Research has demonstrated that inhibiting B3GNT3 while simultaneously inhibiting PD-L1 significantly increases apoptosis and inhibits proliferation in lung adenocarcinoma models . Additionally, overexpression of miR-149-5p, which negatively regulates B3GNT3, antagonizes tumorigenic effects in vitro , suggesting multiple therapeutic intervention points.

How can researchers effectively design experiments to investigate the relationship between B3GNT3 and immune checkpoint pathways?

For comprehensive analysis of B3GNT3-immune checkpoint interactions:

• Co-expression and co-localization studies:

  • Perform multiplex immunofluorescence for B3GNT3 and immune checkpoint proteins (PD-1, PD-L1, CTLA-4).

  • Analyze spatial relationships and potential co-regulation in tissue microarrays.

• Glycosylation analysis of checkpoint proteins:

  • Employ immunoprecipitation followed by glycoproteomic analysis to identify B3GNT3-dependent glycan modifications on immune checkpoint proteins.

  • Utilize site-directed mutagenesis to eliminate specific glycosylation sites and assess functional consequences.

• Functional interaction assays:

  • Implement B3GNT3 knockdown/overexpression followed by immune checkpoint blockade to assess combinatorial effects.

  • Conduct T-cell killing assays to determine how B3GNT3 modulation affects tumor cell susceptibility to immune attack.

• Mechanistic pathway analysis:

  • Investigate downstream signaling events following B3GNT3-mediated modifications of immune checkpoint proteins.

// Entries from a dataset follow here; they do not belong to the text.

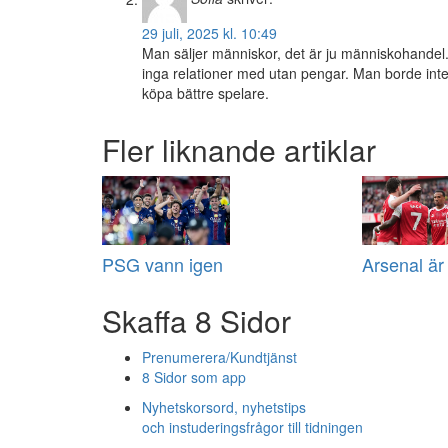
29 juli, 2025 kl. 10:49
Man säljer människor, det är ju människohandel.
inga relationer med utan pengar. Man borde int
köpa bättre spelare.
Fler liknande artiklar
PSG vann igen
Arsenal är
Skaffa 8 Sidor
Prenumerera/Kundtjänst
8 Sidor som app
Nyhetskorsord, nyhetstips
och instuderingsfrågor till tidningen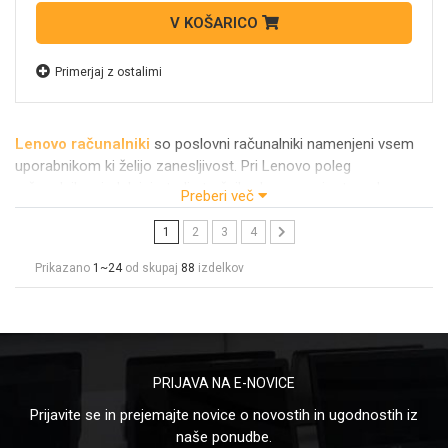
V KOŠARICO
Primerjaj z ostalimi
Lenovo računalniki
so poslovni računalniki namenjeni vsem
uporabnikom ki želijo zanesljivost. Pri Lenovo poleg
računalnikov izdelujejo tudi strežnike, kar govori o tem da
Preberi več
inženirji na Lenovo imajo znanje in napredno tehnologijo s
katero lahko zagotavljajo najvišje standarde.
1
2
3
4
V ALTSTORE boste lahko kupili
Lenovo računalnike
po
Prikazano
1~24
od skupaj
88
izdelkov
odličnih cenah.
V ponudbi so tako
Lenovo osebni računalniki
kot tudi Lenovo
ALL-IN-ONE računalniki
.
PRIJAVA NA E-NOVICE
Prijavite se in prejemajte novice o novostih in ugodnostih iz
naše ponudbe.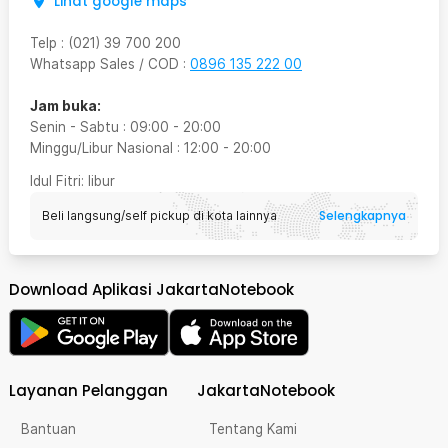
Lihat google maps
Telp
:
(021) 39 700 200
Whatsapp Sales / COD
:
0896 135 222 00
Jam buka:
Senin - Sabtu
:
09:00
-
20:00
Minggu/Libur Nasional
:
12:00
-
20:00
Idul Fitri
: libur
Selengkapnya
Beli langsung/self pickup di kota lainnya
Download Aplikasi JakartaNotebook
Layanan Pelanggan
JakartaNotebook
Bantuan
Tentang Kami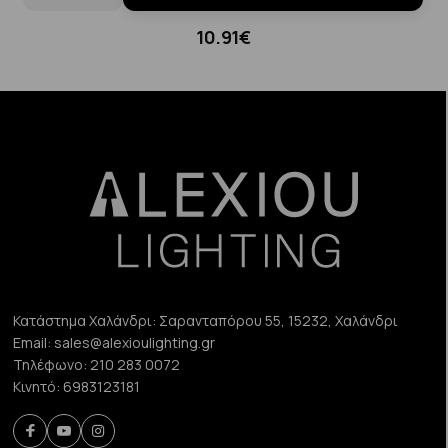
10.91€
Κατάστημα Χαλάνδρι:
Σαρανταπόρου 55, 15232, Χαλάνδρι
Email:
sales@alexioulighting.gr
Τηλέφωνο:
210 283 0072
Κινητό:
6983123181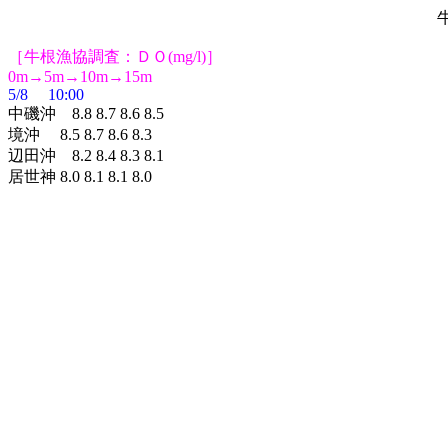
牛
［牛根漁協調査：ＤＯ(mg/l)］
0m→5m→10m→15m
5/8 10:00
中磯沖 8.8 8.7 8.6 8.5
境沖 8.5 8.7 8.6 8.3
辺田沖 8.2 8.4 8.3 8.1
居世神 8.0 8.1 8.1 8.0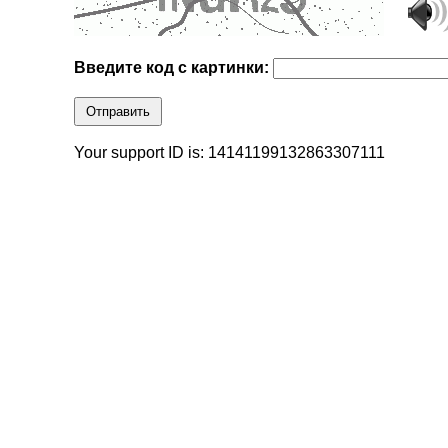
Введите код с картинки:
Отправить
Your support ID is: 14141199132863307111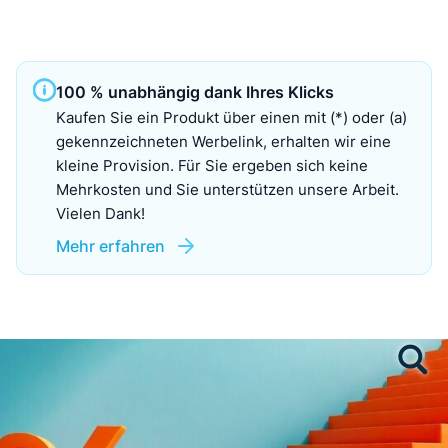
100 % unabhängig dank Ihres Klicks
Kaufen Sie ein Produkt über einen mit (*) oder (a)
gekennzeichneten Werbelink, erhalten wir eine
kleine Provision. Für Sie ergeben sich keine
Mehrkosten und Sie unterstützen unsere Arbeit.
Vielen Dank!
Mehr erfahren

  • Employ phospho-proteomics to map altered signaling networks.

Research has established that B3GNT3 is essential for epidermal growth factor-induced communication between PD-1 and PD-L1 in triple-negative breast cancer . The TISIDB analysis has also revealed correlations between B3GNT3 expression and immune checkpoint markers such as ICOS and NECTIN2 (CD112) , suggesting broad implications for immunotherapy response.